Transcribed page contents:
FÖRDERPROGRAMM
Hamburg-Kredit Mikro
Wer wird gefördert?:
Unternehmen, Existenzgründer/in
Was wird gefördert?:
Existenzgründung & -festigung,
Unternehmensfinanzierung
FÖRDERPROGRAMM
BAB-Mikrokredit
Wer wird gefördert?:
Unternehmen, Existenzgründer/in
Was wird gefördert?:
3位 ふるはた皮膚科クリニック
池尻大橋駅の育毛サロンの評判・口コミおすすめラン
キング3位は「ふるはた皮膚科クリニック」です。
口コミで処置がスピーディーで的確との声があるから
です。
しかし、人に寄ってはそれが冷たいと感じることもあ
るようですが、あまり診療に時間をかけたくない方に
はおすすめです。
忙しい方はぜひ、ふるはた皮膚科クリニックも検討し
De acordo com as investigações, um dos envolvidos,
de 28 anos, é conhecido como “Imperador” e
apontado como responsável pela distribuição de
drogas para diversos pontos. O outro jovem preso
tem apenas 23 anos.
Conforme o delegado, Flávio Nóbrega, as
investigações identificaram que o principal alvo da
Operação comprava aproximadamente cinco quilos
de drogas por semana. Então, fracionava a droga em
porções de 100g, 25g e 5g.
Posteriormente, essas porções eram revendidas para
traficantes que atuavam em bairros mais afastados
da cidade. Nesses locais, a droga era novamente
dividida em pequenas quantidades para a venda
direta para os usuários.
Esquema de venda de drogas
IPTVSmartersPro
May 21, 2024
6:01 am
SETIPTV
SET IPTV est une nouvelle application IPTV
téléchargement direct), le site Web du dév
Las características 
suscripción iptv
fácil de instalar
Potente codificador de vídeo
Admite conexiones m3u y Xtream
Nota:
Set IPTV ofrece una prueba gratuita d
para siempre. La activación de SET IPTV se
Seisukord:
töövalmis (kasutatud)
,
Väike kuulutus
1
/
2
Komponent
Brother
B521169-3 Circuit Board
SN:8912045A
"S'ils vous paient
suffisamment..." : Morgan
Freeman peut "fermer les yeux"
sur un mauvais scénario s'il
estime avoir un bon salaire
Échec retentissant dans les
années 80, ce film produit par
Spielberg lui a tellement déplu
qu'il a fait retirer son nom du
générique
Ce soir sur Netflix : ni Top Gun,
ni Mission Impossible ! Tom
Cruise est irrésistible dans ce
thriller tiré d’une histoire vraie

* _THE PROBLEM_: Copy the material starting at its first line and ending at the line containing "de drogas por", replacing "FÖRDERPROGRAMM" with "FÖRDERANGEBOT" and changing nothing else.

* _WRITTEN ANSWER_:
FÖRDERANGEBOT
Hamburg-Kredit Mikro
Wer wird gefördert?:
Unternehmen, Existenzgründer/in
Was wird gefördert?:
Existenzgründung & -festigung,
Unternehmensfinanzierung
FÖRDERANGEBOT
BAB-Mikrokredit
Wer wird gefördert?:
Unternehmen, Existenzgründer/in
Was wird gefördert?:
3位 ふるはた皮膚科クリニック
池尻大橋駅の育毛サロンの評判・口コミおすすめラン
キング3位は「ふるはた皮膚科クリニック」です。
口コミで処置がスピーディーで的確との声があるから
です。
しかし、人に寄ってはそれが冷たいと感じることもあ
るようですが、あまり診療に時間をかけたくない方に
はおすすめです。
忙しい方はぜひ、ふるはた皮膚科クリニックも検討し
De acordo com as investigações, um dos envolvidos,
de 28 anos, é conhecido como “Imperador” e
apontado como responsável pela distribuição de
drogas para diversos pontos. O outro jovem preso
tem apenas 23 anos.
Conforme o delegado, Flávio Nóbrega, as
investigações identificaram que o principal alvo da
Operação comprava aproximadamente cinco quilos
de drogas por semana. Então, fracionava a droga em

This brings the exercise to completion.